D’autre part lorsque le besoin était trop important je téléphonais à une famille parisienne Mr et Mme Bériot, possédant usines et châteaux en leur disant tout simplement que je serais très heureux de les rencontrer. Je recevais une invitation à dîner. Arrivé dans leur magnifique demeure j’étais reçu par un maître d’hôtel, « Si Monsieur veut bien me suivre », quelques instants après, « Si Monsieur veut bien me remettre tous ses vêtements, dans une heure ils vous seront remis propres et secs ». Une heure après on frappe à la porte de la salle de bains, « Monsieur vos vêtements sont prêts ». Une fois habillé, tout propre j’étais conduit au salon, où se tenaient des personnes qui me demandaient ce que je faisais au camp du château. A la fin du repas j’étais reconduit par le Maître d’hôtel qui en me saluant me remettait une enveloppe, d’un fort montant à chaque fois. Une des demoiselles de la maison qui était venue visiter le camp et s’enquérir des besoins m’avait expliqué le cérémonial et les nécessités pour moi d’être propre, car je vivais comme nous tous en odeur de Sainteté, ce qui n’était pas forcément du goût de tout un chacun.

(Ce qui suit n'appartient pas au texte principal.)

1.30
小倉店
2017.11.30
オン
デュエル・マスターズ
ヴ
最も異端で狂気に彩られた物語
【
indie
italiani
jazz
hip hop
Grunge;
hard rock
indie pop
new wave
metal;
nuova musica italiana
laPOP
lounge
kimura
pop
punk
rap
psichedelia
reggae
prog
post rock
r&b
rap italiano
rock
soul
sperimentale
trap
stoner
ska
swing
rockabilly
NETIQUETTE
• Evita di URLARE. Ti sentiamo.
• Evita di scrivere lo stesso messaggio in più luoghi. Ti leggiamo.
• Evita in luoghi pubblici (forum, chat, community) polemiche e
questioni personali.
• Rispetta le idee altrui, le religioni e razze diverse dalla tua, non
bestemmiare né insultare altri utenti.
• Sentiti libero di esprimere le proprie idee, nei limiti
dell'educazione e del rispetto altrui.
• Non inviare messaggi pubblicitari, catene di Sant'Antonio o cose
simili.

Une autre fois je fus conduit en voiture chez une des tantes de la famille, une comtesse, demeure fastueuse, le repas servi par des laquais en tenue. D’être au service des plus pauvres avec l’Abbé Pierre conduisait à des situations complètement inattendues.

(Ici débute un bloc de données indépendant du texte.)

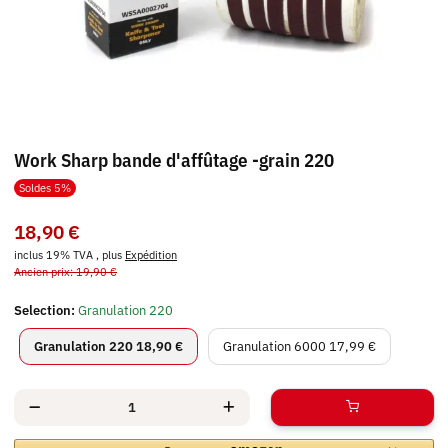
Work Sharp bande d'affûtage -grain 220
Soldes 5%
18,90 €
inclus 19% TVA , plus
Expédition
Ancien prix: 19,90 €
Selection:
Granulation 220
Granulation 220
Granulation 6000
Granulation 220
18,90 €
Granulation 6000
17,99 €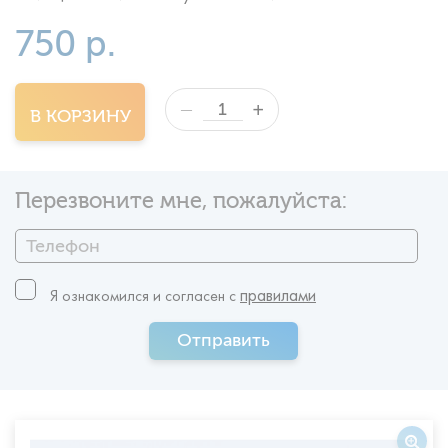
750 р.
+
—
В КОРЗИНУ
Перезвоните мне, пожалуйста:
правилами
Я ознакомился и согласен c
Отправить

La nuit je logeais dans une des plus grandes tentes avec des compagnons, les nuits étaient parfois très agitées, l’alcool malgré toutes mes précautions jouait un grand rôle. Ces hommes brisés avaient souvent un passé très douloureux et ils étaient souvent atteint de ce que l’on appelait le palu de comptoir. Les anciens soldats étaient ceux qui souffraient le plus, ils criaient la nuit, poussait des hurlements, nous étions parfois tous réveillés, dur, dur. Un d’entre eux un lituanien, venait parfois au près de moi et me racontait sa guerre en allemand, langue que je comprends, il parlait fort en mimant parfois des ordres reçus, revivait certaines batailles, avec le ton allemand, il pleurait, était inconsolable. D’autres ivres s’engueulaient entre voisins, quelle vie, mais quelles découvertes passionnantes.